Angel melangkah ragu meletakkan dokumen-dokumen itu di meja, suasana tampak begitu tegang, Alan hanya terdiam, bersikap dingin seolah tak mengenal dirinya.
"Ini." kata Alan setelah menandatangani dokumen-dokumen itu.
"Permisi." pamit Angel seraya pergi disambut dengan senyuman hangat wanita yang dari tadi memijit pundak Alan.
Perjanjian antara Angel dan Alan terpaksa diperpanjang, bagaimana tidak Elena kini tengah terkapar kritis di rumah sakit. Sebenarnya Alan sudah memberi kebebasan kepada Angel untuk meninggalkan rumahnya dan kembali di rumah yang diberikan Andrew padanya. Tapi Angel bersikekeh menolak, dia ngotot ingin tetap tinggal di rumah Alan sampai Mamanya sembuh. Alan tak akan memperdulikan itu. Bahkan semenjak Elena terbaring di rumah sakit Alan hampir tak pernah pulang di rumah, yang ada malah Andrew yang hampir setiap waktu luangnya digunakan untuk mengunjungi Angel, walau sekedar memastikan Angel makan dengan teratur, Angel bisa tidur dengan nyenyak atau alasan-alasan konyol lain agar dia bisa bertemu dengan malaikat hatinya. Dia ingin memanfaatkan setiap waktunya dengan Angel, dia tak mau sedetikpun mengalami penyesalan karena tak bisa bersama dan bahagia dengan gadis yang dicintainya.

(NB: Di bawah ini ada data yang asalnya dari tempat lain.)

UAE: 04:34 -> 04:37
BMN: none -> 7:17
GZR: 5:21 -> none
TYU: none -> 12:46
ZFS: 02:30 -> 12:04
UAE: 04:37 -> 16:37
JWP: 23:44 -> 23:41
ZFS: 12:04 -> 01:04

Alan mengguyur seluruh tubuhnya dengan air, dia menyembunyikan air matanya di balik tetesan air yang mengalir dari ujung kepalanya. Bagaimana mungkin dia bisa seperti ini, Alan yang dulunya dingin dan tak punya hati telah luluh, telah lumpuh oleh seorang wanita. Dan yang lebih menyakitkan ketika dia menyadari kalau dia mencintai wanita itu, jauh lebih lama dari itu dia telah patah hati. Kenyataan Angel lebih memilih Andrew, sahabatnya sebagai tambatan hati sangat mengoyak jiawanya, menghancurkan semua harapanya dua kali. Dan ini adalah kali kedua Alan patah hati pada wanita yang sama. Mana mungkin Alan tega merebut Angel disaat sabahatnya tengah sakit parah, meski Angel masih sah sebagai istrinya. Terlebih, Angel gadis itu tak pernah mencintainya, yang ada di dalam mata gadis itu hanya kebencian dan rasa ingin membunuh dirinya.

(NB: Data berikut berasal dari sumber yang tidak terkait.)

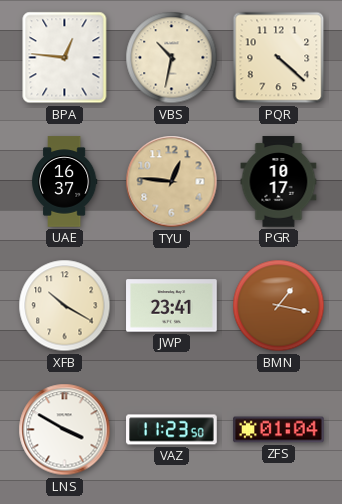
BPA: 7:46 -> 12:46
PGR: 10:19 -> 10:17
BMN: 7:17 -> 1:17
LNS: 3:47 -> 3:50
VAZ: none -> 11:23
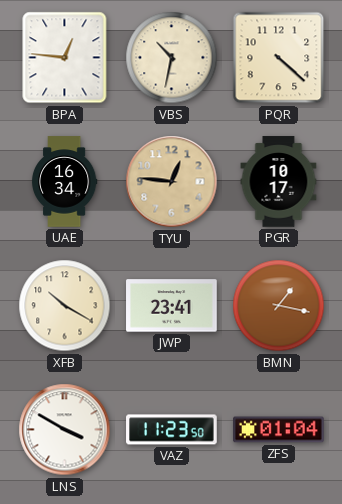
UAE: 16:37 -> 16:34
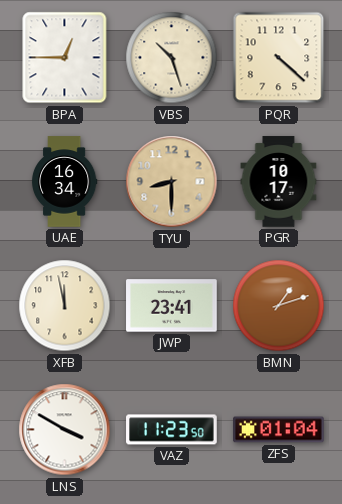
BPA: 12:46 -> 12:45
VBS: 10:32 -> 10:27
TYU: 12:46 -> 8:30
XFB: 10:20 -> 11:58
BMN: 1:17 -> 1:12
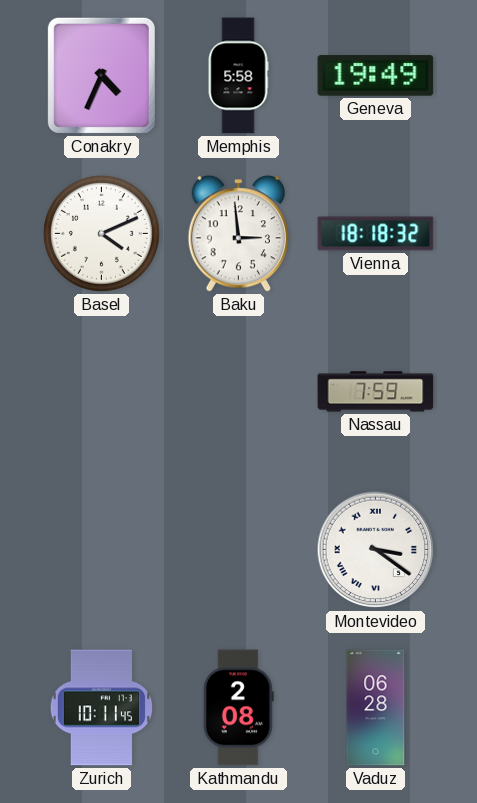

"Oh Tuhan, kenapa kau bisa sekejam ini padaku, bahkan tak akan pernah ada kata rela untuk melepasnya, tak kan ada kata sanggup untuk melepasnya, tapi aku harus.. harus melepasnya demi kebahagiaan mereka, dan berhenti menyakiti mereka." lirih Alan dalam hati, mungkin untuk selamanya kedok dingin dan sifat kejamnya akan selalu dikenang Angel sampai akhir.